Triple-negative breast cancer accounts for approximately 15% of all breast cancer cases. Patients with this subtype typically have a poorer prognosis compared with other breast cancers, suggesting the need for improved existing treatments. A new treatment being studied at Moffitt Cancer Center involves an oncolytic virus that infects and kills cancer cells. In a recent clinical study, Dr. Hatem Soliman and his research team at Moffitt Cancer Center share the results of a phase 2 clinical trial of a combination of the oncolytic virus talimogene laherparepvec (TVEC) and standard chemotherapy for patients with early-stage triple-negative breast cancer. The results of the study were published online on Feb. 9, 2023, in Nature Medicine in a paper titled “Oncolytic T-VEC virotherapy plus neoadjuvant chemotherapy in nonmetastatic triple-negative breast cancer: a phase 2 trial”.

Patients with triple-negative breast cancer lack expression of estrogen receptors and progesterone receptors, and have little to no expression of human epidermal growth factor receptor 2 (HER2) protein. Therefore, hormone therapy and drugs targeting HER2 are not effective in triple-negative breast cancer. The standard therapy for early-stage triple-negative breast cancer was chemotherapy, with the recent addition of the immune checkpoint inhibitor pembrolizumab. However, this approach has been associated with significant side effects. Many studies have shown that patients with higher levels of immune cells within the tumor tend to respond better to treatment. These observations suggest that drugs that stimulate the immune system may be beneficial in triple-negative breast cancer.
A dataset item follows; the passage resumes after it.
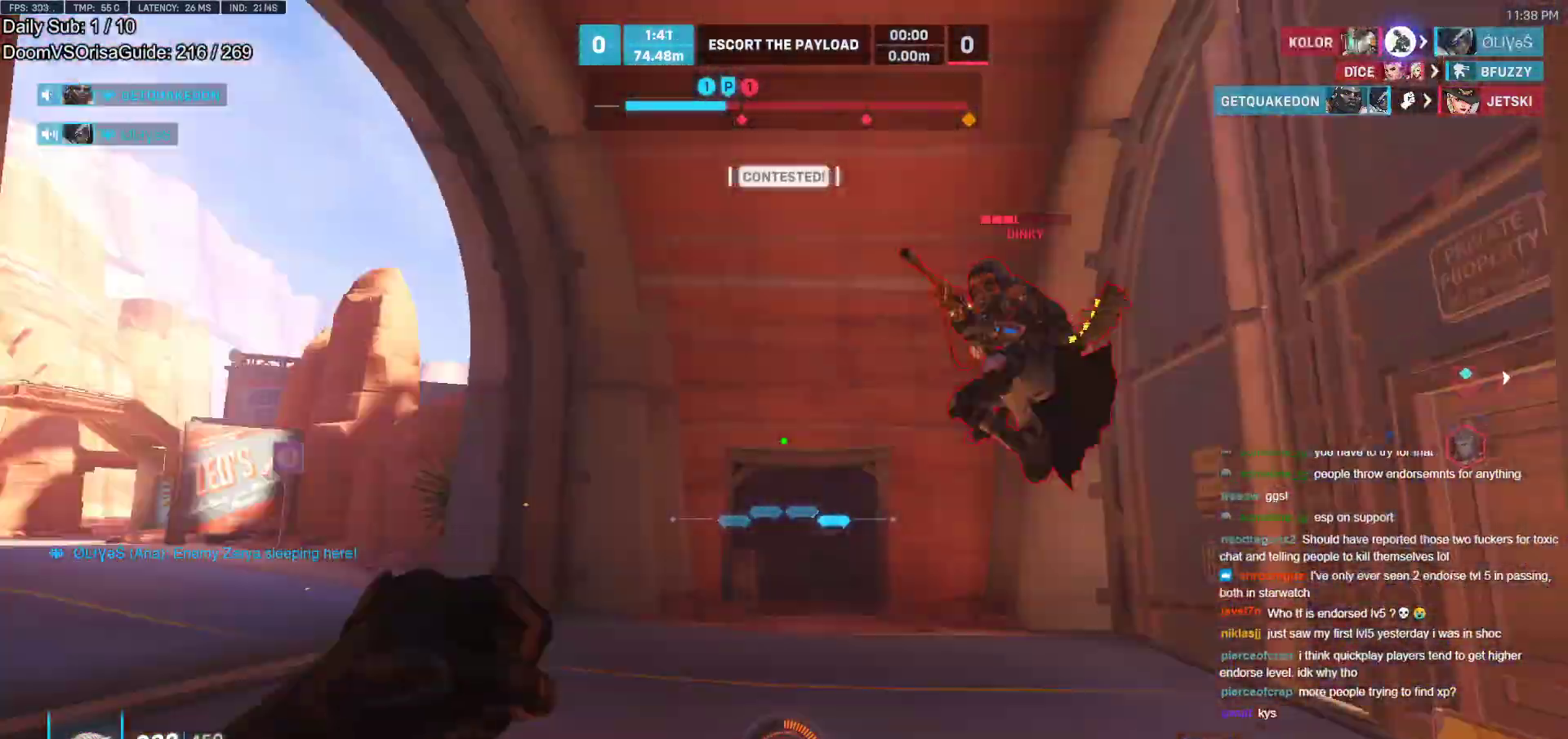
{"keys": ["d"], "mouse": [], "events": [[50, "mouse_left", "down"], [100, "e", "down"], [100, "w", "down"], [150, "e", "up"], [200, "mouse_left", "up"], [200, "w", "up"], [283, "d", "down"]]}
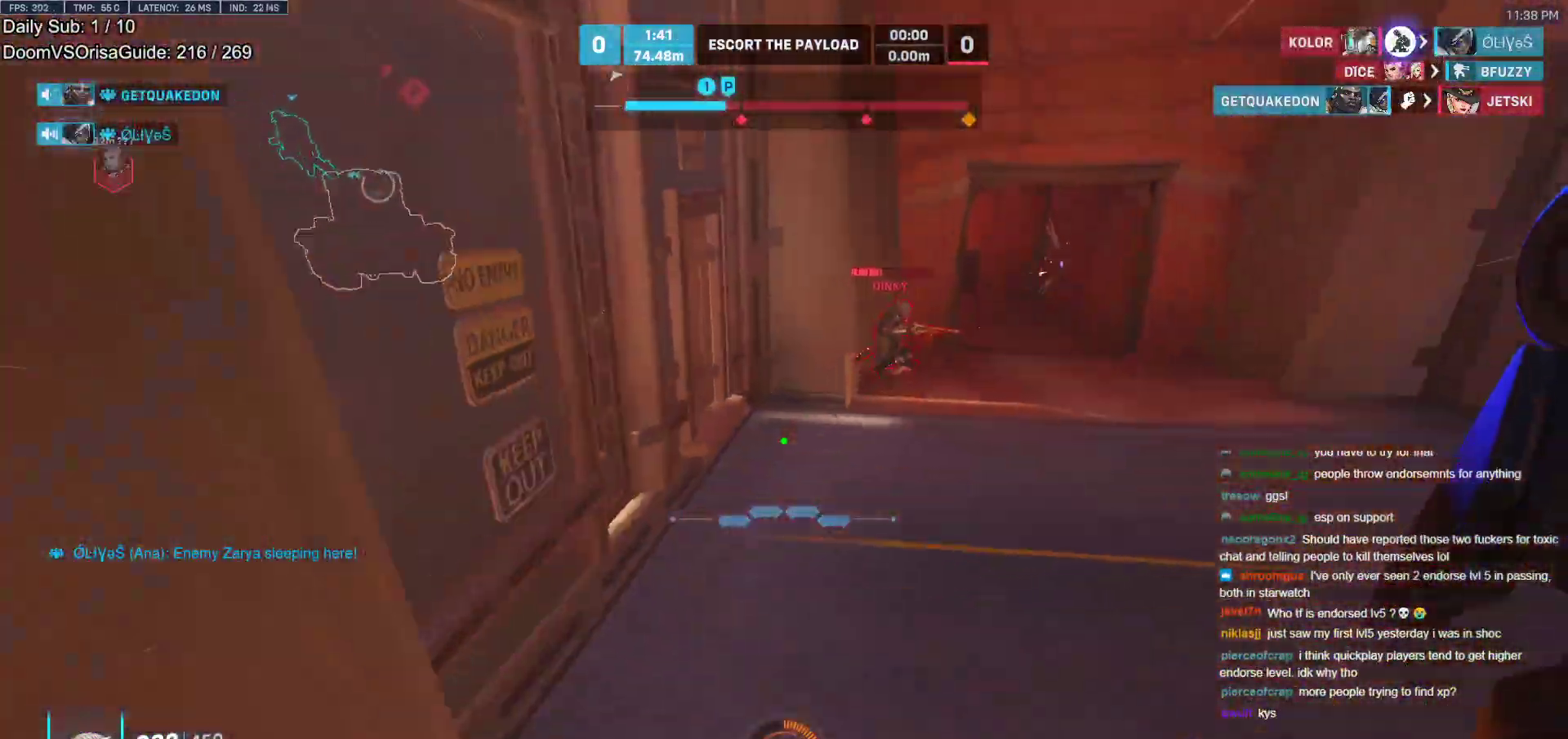
{"keys": ["space", "w"], "mouse": [], "events": [[117, "w", "down"], [350, "d", "up"], [500, "space", "down"]]}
TVEC is a modified herpes simplex 1 virus that contains the sequence encoding the GM-CSF protein that stimulates the immune system. It is injected directly into the tumor and replicates within the tumor cells, leading to tumor cell breakdown and production of tumor-derived antigens. Immune cells recognize these antigens, infiltrate the tumor, and target the cancer cells to cause destruction. In addition, GM-CSF expressed by this virus acts as a beacon to help recruit immune cells to the tumor.
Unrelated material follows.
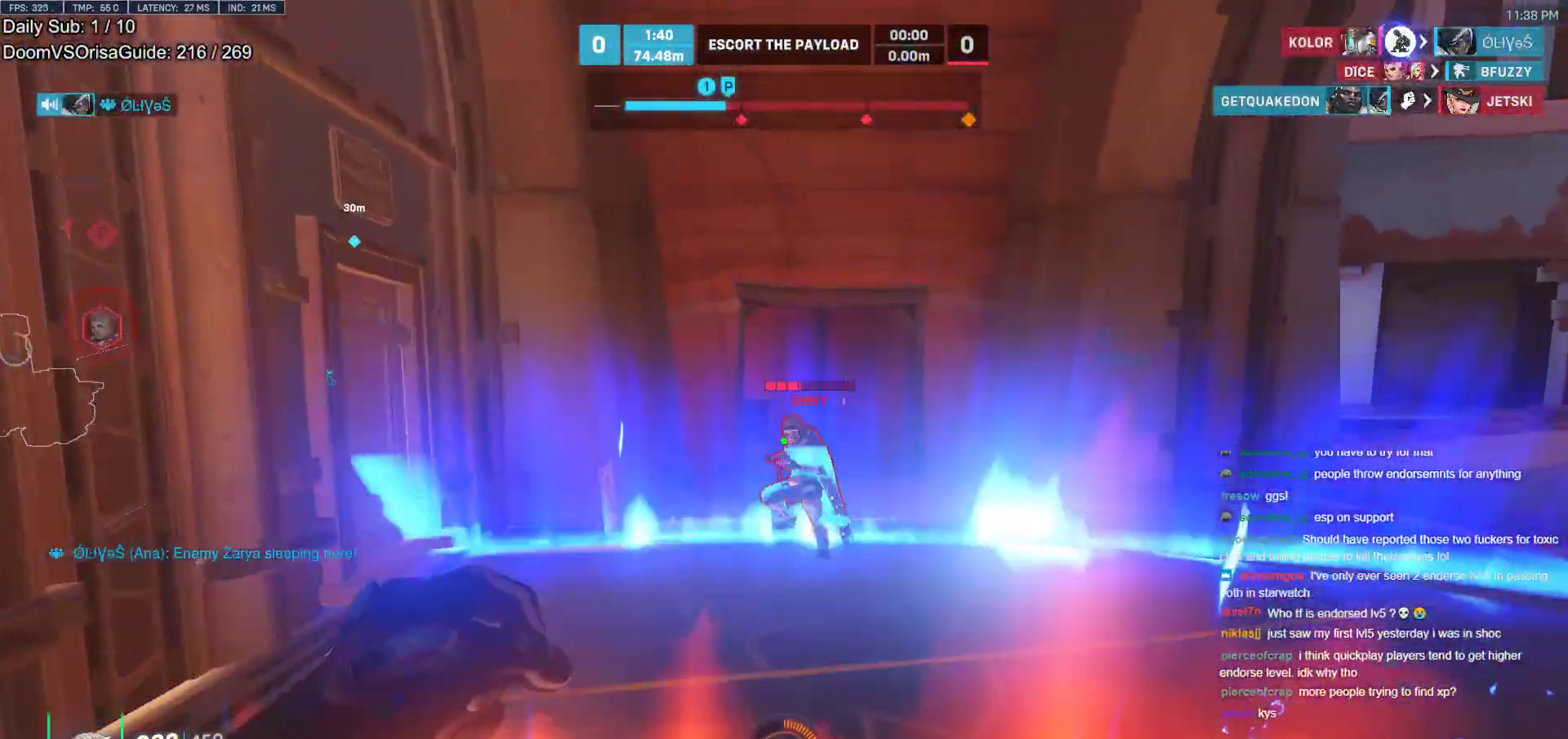
{"keys": ["w"], "mouse": ["left"], "events": [[33, "mouse_left", "down"], [83, "space", "up"], [233, "mouse_left", "up"], [500, "mouse_left", "down"]]}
TVEC is approved for the treatment of advanced melanoma. In this new study, these authors wanted to evaluate whether a combination of oncolytic virus and standard chemotherapy in patients with triple-negative breast cancer before surgery could also be effective. In a phase 2 clinical trial of 37 patients, 45.9% responded, 89% remained disease-free two years after treatment, and those who developed a strong response did not relapse. The safety profile was not significantly different from that expected with standard chemotherapy, except for higher levels of low-grade fever, chills, headache, and injection site pain.
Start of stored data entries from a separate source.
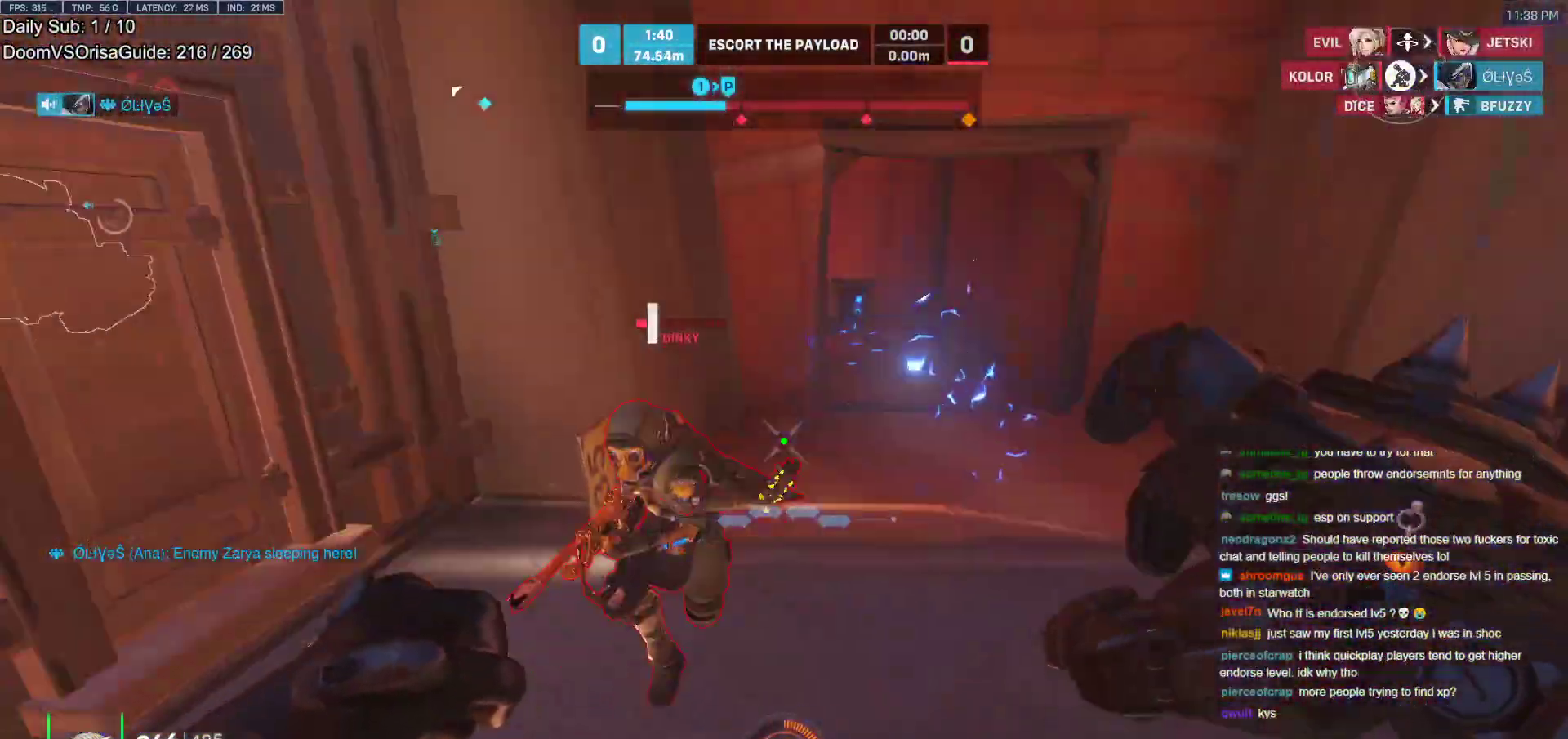
{"keys": ["d", "space"], "mouse": [], "events": [[150, "melee", "down"], [250, "d", "down"], [300, "mouse_left", "up"], [333, "melee", "up"], [383, "space", "down"], [383, "w", "up"]]}
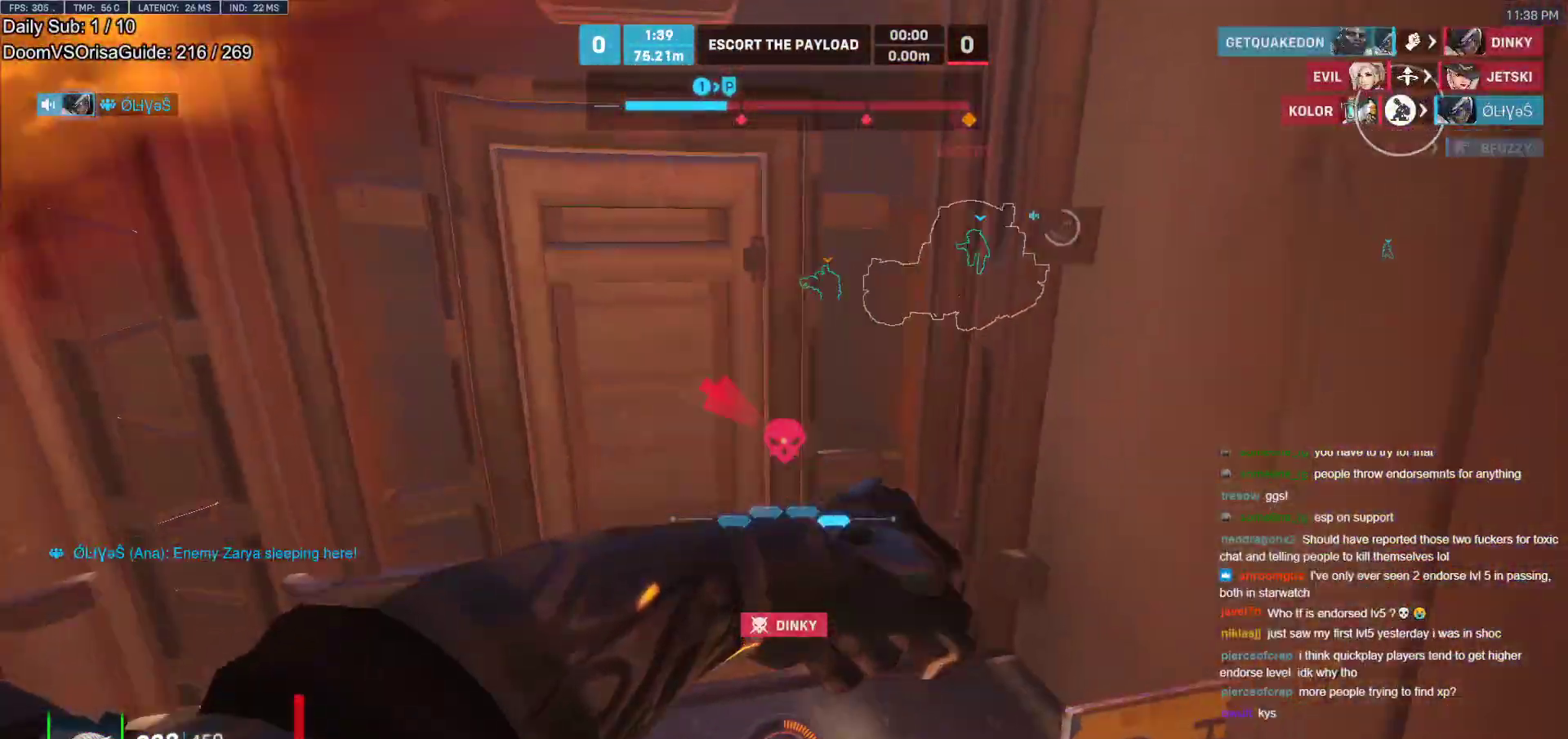
{"keys": ["w"], "mouse": [], "events": [[67, "space", "up"], [167, "w", "down"], [217, "d", "up"], [400, "r", "down"], [450, "r", "up"]]}
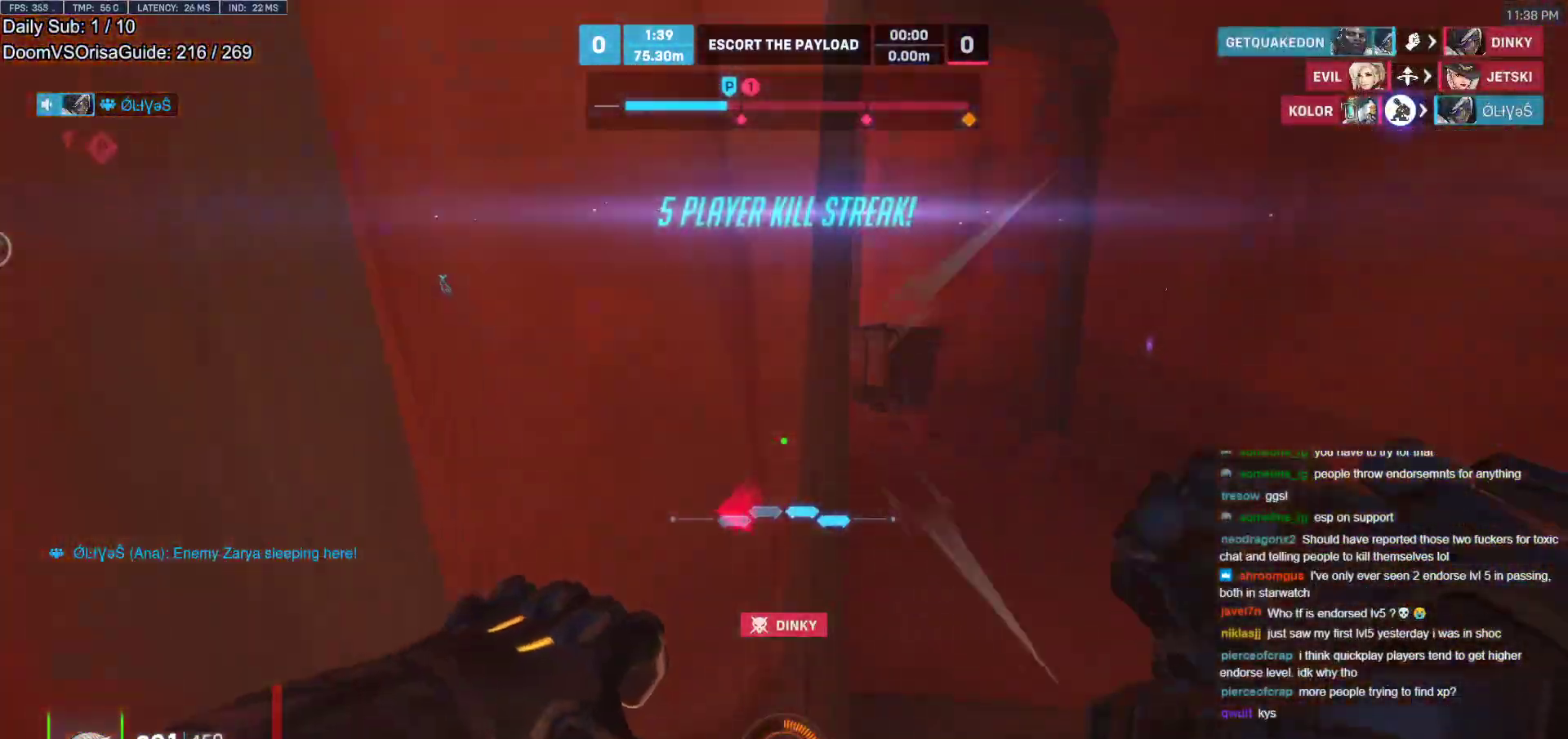
{"keys": ["w"], "mouse": [], "events": [[33, "d", "down"], [467, "d", "up"]]}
These authors also analyzed the levels of immune biomarkers and assessed whether these biomarkers correlated with patients’ response to treatment. They found that most tumor samples had higher levels of activation of anti-tumor T cells and immune signaling pathways during the first six weeks of treatment. Patients who showed a better response to treatment had higher levels of CD8 T cells at week six than those who had a poor response to treatment. These observations suggest that early activation of the immune response may lead to a better prognosis for patients with triple-negative breast cancer.

Soliman said that the results suggest that TVEC, when combined with systemic chemotherapy, may increase the response in high-risk, early-stage triple-negative breast cancer. Evidence of robust immune activation within the tumor warrants further study of TVEC in combination with current chemoimmunotherapy for the treatment of triple-negative breast cancer.

Reference

1. Soliman, Hatem, et al. “Oncolytic T-VEC virotherapy plus neoadjuvant chemotherapy in nonmetastatic triple-negative breast cancer: A phase 2 trial.” Nature Medicine 29.2 (2023): 450-457.